A Arqueologia Clássica também tem se dividido entre as técnicas usadas no Mediterrâneo e nos países do norte da Europa. No Mediterrâneo, há uma longa tradição de desenterramento de estruturas arquitetônicas e isso resultou tanto da despreocupação com os pequenos achados como do esplendor dos vestígios às margens do Mediterrâneo. Mesmo que alguns arqueólogos tenham introduzido escavações estratigráficas, como foi o caso de Nino Lamboglia antes mesmo da Segunda Guerra Mundial, na Itália, a difusão dessas técnicas deveu-se a influências vindas do norte. Mortimer Wheeler e depois Paul Courbin foram os responsáveis pela adoção de metodologias de campo estritas na Arqueologia Clássica. Sir Mortimer criou uma estratégia de campo, inspirada na organização militar, e levou a uma revolução nas práticas de escavação pois, pela primeira vez, passou-se a estar atento à evidência contextual. Além disso, depois da guerra, crescentemente a Arqueologia Clássica tem se preocupado com o estudo dos artefatos comuns, de humildes ânforas e tijolos a quinquilharias de bronze. Em países mediterrâneos, o estudo dos artefatos comuns é conhecido pela expressão latina instrumentum domesticum. A disciplina tem sido caracterizada, ainda, por uma enorme multiplicação de campos de especialização.
 
 
Nas últimas décadas uma série de questões tem rondado a Arqueologia Clássica. Tem havido um crescente crítica à relevância do estudo do mundo antigo em geral. O latim e o grego eram ensinados nas escolas de elite e o mundo clássico era idealizado pelas potências imperialistas. Entretanto, os estudos clássicos foram deixados de lado pela sociedade, os Impérios coloniais feneceram e a Arqueologia Clássica tem sido desafiada pelos arqueólogos de outras searas por ser muito conservadora, deslocada da ciência moderna. A Arqueologia Clássica tardou a responder a tais contestações no interior da academia mas está, de forma crescente, reavaliando seu papel social.

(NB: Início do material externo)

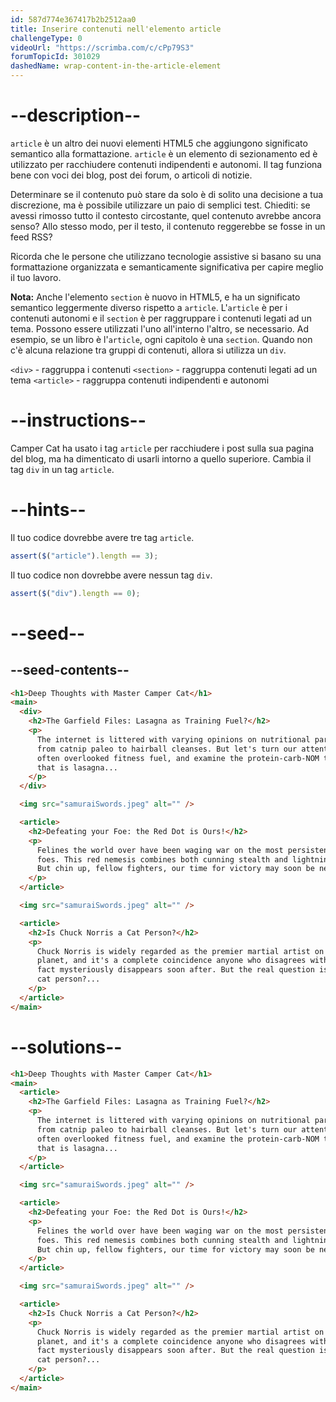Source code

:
 ```yaml
---
id: 587d774e367417b2b2512aa0
title: Inserire contenuti nell'elemento article
challengeType: 0
videoUrl: "https://scrimba.com/c/cPp79S3"
forumTopicId: 301029
dashedName: wrap-content-in-the-article-element
---
```


# --description--

`article` è un altro dei nuovi elementi HTML5 che aggiungono significato semantico alla formattazione. `article` è un elemento di sezionamento ed è utilizzato per racchiudere contenuti indipendenti e autonomi. Il tag funziona bene con voci dei blog, post dei forum, o articoli di notizie.

Determinare se il contenuto può stare da solo è di solito una decisione a tua discrezione, ma è possibile utilizzare un paio di semplici test. Chiediti: se avessi rimosso tutto il contesto circostante, quel contenuto avrebbe ancora senso? Allo stesso modo, per il testo, il contenuto reggerebbe se fosse in un feed RSS?

Ricorda che le persone che utilizzano tecnologie assistive si basano su una formattazione organizzata e semanticamente significativa per capire meglio il tuo lavoro.

**Nota:** Anche l'elemento `section` è nuovo in HTML5, e ha un significato semantico leggermente diverso rispetto a `article`. L'`article` è per i contenuti autonomi e il `section` è per raggruppare i contenuti legati ad un tema. Possono essere utilizzati l'uno all'interno l'altro, se necessario. Ad esempio, se un libro è l'`article`, ogni capitolo è una `section`. Quando non c'è alcuna relazione tra gruppi di contenuti, allora si utilizza un `div`.

`<div>` - raggruppa i contenuti `<section>` - raggruppa contenuti legati ad un tema `<article>` - raggruppa contenuti indipendenti e autonomi

# --instructions--

Camper Cat ha usato i tag `article` per racchiudere i post sulla sua pagina del blog, ma ha dimenticato di usarli intorno a quello superiore. Cambia il tag `div` in un tag `article`.

# --hints--

Il tuo codice dovrebbe avere tre tag `article`.

```js
assert($("article").length == 3);
```

Il tuo codice non dovrebbe avere nessun tag `div`.

```js
assert($("div").length == 0);
```

# --seed--

## --seed-contents--

```html
<h1>Deep Thoughts with Master Camper Cat</h1>
<main>
  <div>
    <h2>The Garfield Files: Lasagna as Training Fuel?</h2>
    <p>
      The internet is littered with varying opinions on nutritional paradigms,
      from catnip paleo to hairball cleanses. But let's turn our attention to an
      often overlooked fitness fuel, and examine the protein-carb-NOM trifecta
      that is lasagna...
    </p>
  </div>

  <img src="samuraiSwords.jpeg" alt="" />

  <article>
    <h2>Defeating your Foe: the Red Dot is Ours!</h2>
    <p>
      Felines the world over have been waging war on the most persistent of
      foes. This red nemesis combines both cunning stealth and lightning speed.
      But chin up, fellow fighters, our time for victory may soon be near...
    </p>
  </article>

  <img src="samuraiSwords.jpeg" alt="" />

  <article>
    <h2>Is Chuck Norris a Cat Person?</h2>
    <p>
      Chuck Norris is widely regarded as the premier martial artist on the
      planet, and it's a complete coincidence anyone who disagrees with this
      fact mysteriously disappears soon after. But the real question is, is he a
      cat person?...
    </p>
  </article>
</main>
```

# --solutions--

```html
<h1>Deep Thoughts with Master Camper Cat</h1>
<main>
  <article>
    <h2>The Garfield Files: Lasagna as Training Fuel?</h2>
    <p>
      The internet is littered with varying opinions on nutritional paradigms,
      from catnip paleo to hairball cleanses. But let's turn our attention to an
      often overlooked fitness fuel, and examine the protein-carb-NOM trifecta
      that is lasagna...
    </p>
  </article>

  <img src="samuraiSwords.jpeg" alt="" />

  <article>
    <h2>Defeating your Foe: the Red Dot is Ours!</h2>
    <p>
      Felines the world over have been waging war on the most persistent of
      foes. This red nemesis combines both cunning stealth and lightning speed.
      But chin up, fellow fighters, our time for victory may soon be near...
    </p>
  </article>

  <img src="samuraiSwords.jpeg" alt="" />

  <article>
    <h2>Is Chuck Norris a Cat Person?</h2>
    <p>
      Chuck Norris is widely regarded as the premier martial artist on the
      planet, and it's a complete coincidence anyone who disagrees with this
      fact mysteriously disappears soon after. But the real question is, is he a
      cat person?...
    </p>
  </article>
</main>
```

Ela praticamente ignorou as discussões levantadas pela Arqueologia Processual dos anos 1960 (New Archaeology) mas, hoje, interage mais com as tendências pós-processuais, com destaque para as características filosóficas e discursivas das teorias pós-modernas que se fundam em raízes clássicas comuns. Não é casual que alguns dos mais ativos arqueólogos teóricos hoje sejam arqueólogos clássicos.
 
 
As perspectivas da disciplina dependem de sua capacidade de interagir com as novas realidades. Muitas vias estão abertas, em particular a cooperação com arqueólogos que estudam outras civilizações e períodos, uma tendência presente no mundo anglo-saxão. O desenvolvimento das áreas específicas tradicionais continuará, como nas ciências em geral, mas sua relevância será cada vez mais avaliada por sua habilidade de dirigir-se a um público acadêmico mais amplo. A Arqueologia Clássica possui uma longa e rica tradição e seu futuro liga-se ao desafio de manter seu legado e, ao mesmo tempo, interagir com as discussões epistemológicas contemporâneas.